• _TEXT FOR ANALYSIS_:
▬▬▬▬▬▬▬▬▬▬

I just want to know, since I suppose it can't be 100% random, what number is this in reality and where does it come from, and also if I can predict it. Note that this is pure curiosity.
I guess it has something to deal with memory reading, but how this particular bug exactly functions?
Your alo function accepts (i.e. requires!) two parameters, but you called it without any arguments. The behavior is undefined in this case.
You declared your function (before main) without a prototype. This means that it is your responsibility to supply the correct number of arguments of correct type in all calls to alo. The compiler will not help you to verify the correctness of such calls.
For this reason a good idea is to1 always declare your functions with prototypes
int alo(int i, int x);
so that the compiler will help you to ensure that you are calling your function properly.
In practice the implementation of alo blindly follows its parameter passing convention and reads the storage location that is supposed to contain the value of parameter x. The resultant value is retuned from alo.

▬▬▬▬▬▬▬▬▬▬

According to the text about the alo function, what is the behavior when alo is called without any arguments?

• _DATASET_:
▬▬▬▬▬▬▬▬▬▬

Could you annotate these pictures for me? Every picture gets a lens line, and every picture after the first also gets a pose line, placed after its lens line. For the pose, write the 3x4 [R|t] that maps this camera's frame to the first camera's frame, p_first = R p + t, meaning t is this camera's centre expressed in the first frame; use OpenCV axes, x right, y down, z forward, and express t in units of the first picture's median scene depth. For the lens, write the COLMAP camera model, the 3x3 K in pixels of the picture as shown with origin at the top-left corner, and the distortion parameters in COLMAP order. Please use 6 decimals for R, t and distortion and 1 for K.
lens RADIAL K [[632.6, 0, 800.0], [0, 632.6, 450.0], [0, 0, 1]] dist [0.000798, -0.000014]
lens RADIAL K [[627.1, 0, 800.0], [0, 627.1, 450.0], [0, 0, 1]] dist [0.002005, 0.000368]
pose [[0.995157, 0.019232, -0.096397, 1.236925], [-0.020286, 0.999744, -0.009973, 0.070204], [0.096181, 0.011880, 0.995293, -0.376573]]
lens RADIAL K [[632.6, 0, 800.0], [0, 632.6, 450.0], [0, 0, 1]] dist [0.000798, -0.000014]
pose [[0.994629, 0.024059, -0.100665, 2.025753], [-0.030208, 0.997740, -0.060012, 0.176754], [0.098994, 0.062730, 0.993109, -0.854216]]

▬▬▬▬▬▬▬▬▬▬

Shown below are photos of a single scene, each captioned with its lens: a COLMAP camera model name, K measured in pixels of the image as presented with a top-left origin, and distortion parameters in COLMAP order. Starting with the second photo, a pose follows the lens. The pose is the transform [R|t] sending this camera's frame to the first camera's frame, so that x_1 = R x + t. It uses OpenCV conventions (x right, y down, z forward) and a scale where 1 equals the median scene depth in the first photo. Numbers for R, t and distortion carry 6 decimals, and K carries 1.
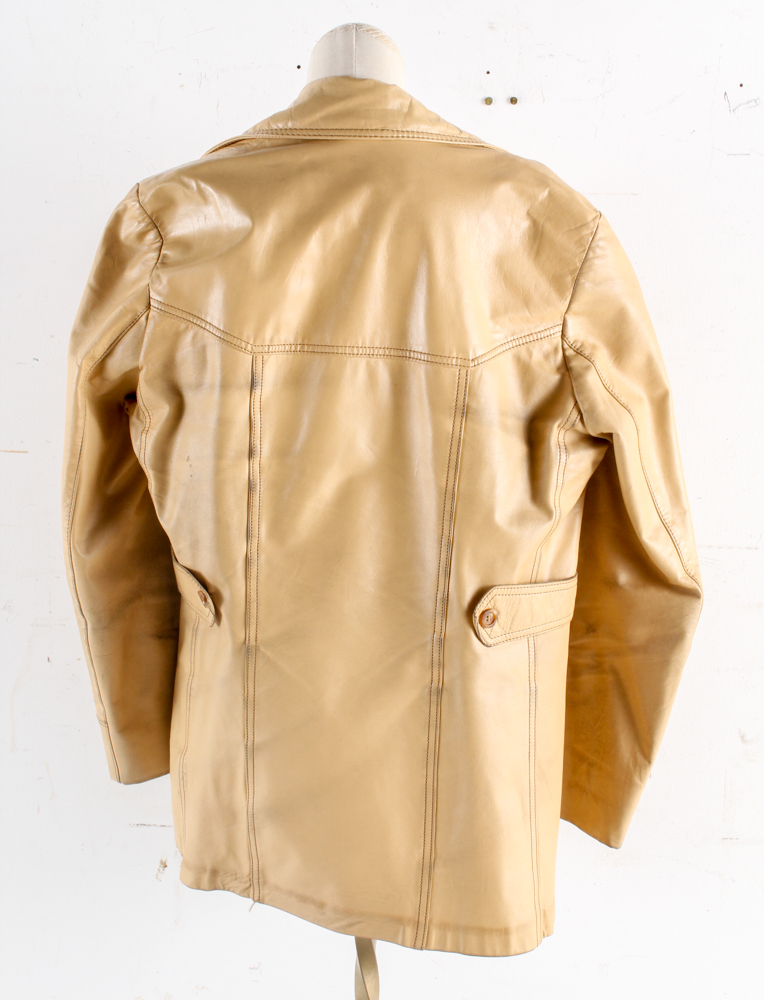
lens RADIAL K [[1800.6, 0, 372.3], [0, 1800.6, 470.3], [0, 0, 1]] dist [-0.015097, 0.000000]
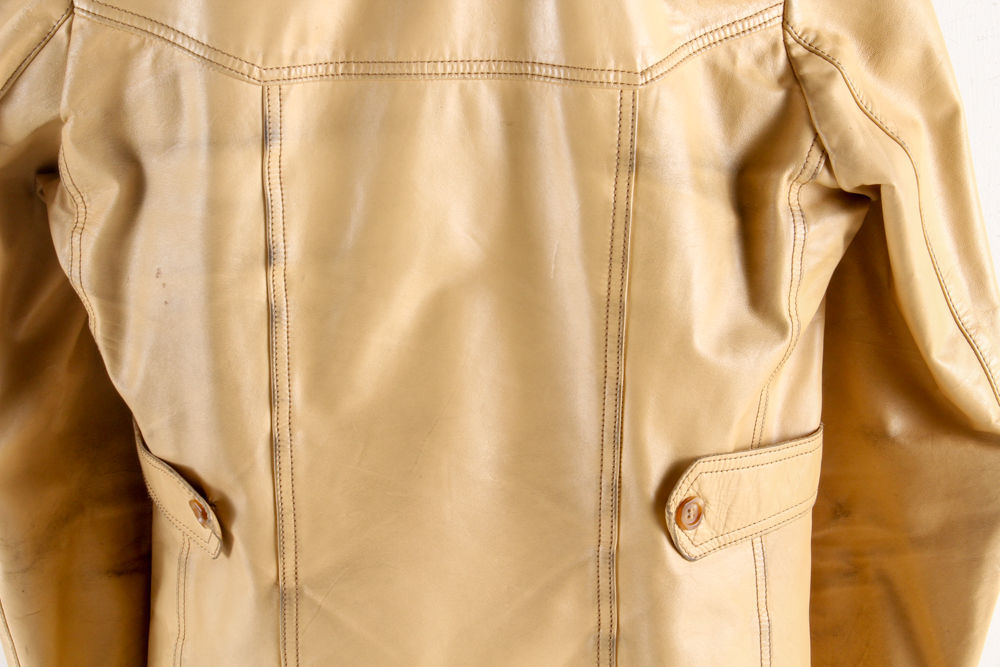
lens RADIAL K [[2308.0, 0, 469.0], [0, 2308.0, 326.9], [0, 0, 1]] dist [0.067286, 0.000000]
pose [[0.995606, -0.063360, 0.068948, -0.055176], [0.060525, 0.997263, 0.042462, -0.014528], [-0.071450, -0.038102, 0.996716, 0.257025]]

▬▬▬▬▬▬▬▬▬▬

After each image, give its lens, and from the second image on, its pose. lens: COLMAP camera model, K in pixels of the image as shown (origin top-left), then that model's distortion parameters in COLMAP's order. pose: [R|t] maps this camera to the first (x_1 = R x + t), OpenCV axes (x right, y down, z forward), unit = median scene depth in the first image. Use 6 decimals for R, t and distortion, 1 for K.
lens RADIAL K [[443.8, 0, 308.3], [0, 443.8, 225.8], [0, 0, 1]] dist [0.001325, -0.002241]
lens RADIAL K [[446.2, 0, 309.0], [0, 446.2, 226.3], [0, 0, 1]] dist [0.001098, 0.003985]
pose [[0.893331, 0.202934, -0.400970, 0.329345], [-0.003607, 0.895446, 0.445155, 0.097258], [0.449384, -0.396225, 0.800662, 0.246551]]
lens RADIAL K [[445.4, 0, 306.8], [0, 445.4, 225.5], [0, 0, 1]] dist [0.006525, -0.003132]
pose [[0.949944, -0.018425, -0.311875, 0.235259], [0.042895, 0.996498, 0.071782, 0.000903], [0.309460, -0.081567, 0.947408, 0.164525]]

▬▬▬▬▬▬▬▬▬▬

• _SOLUTION TO THE PROBLEM_: The behavior is undefined.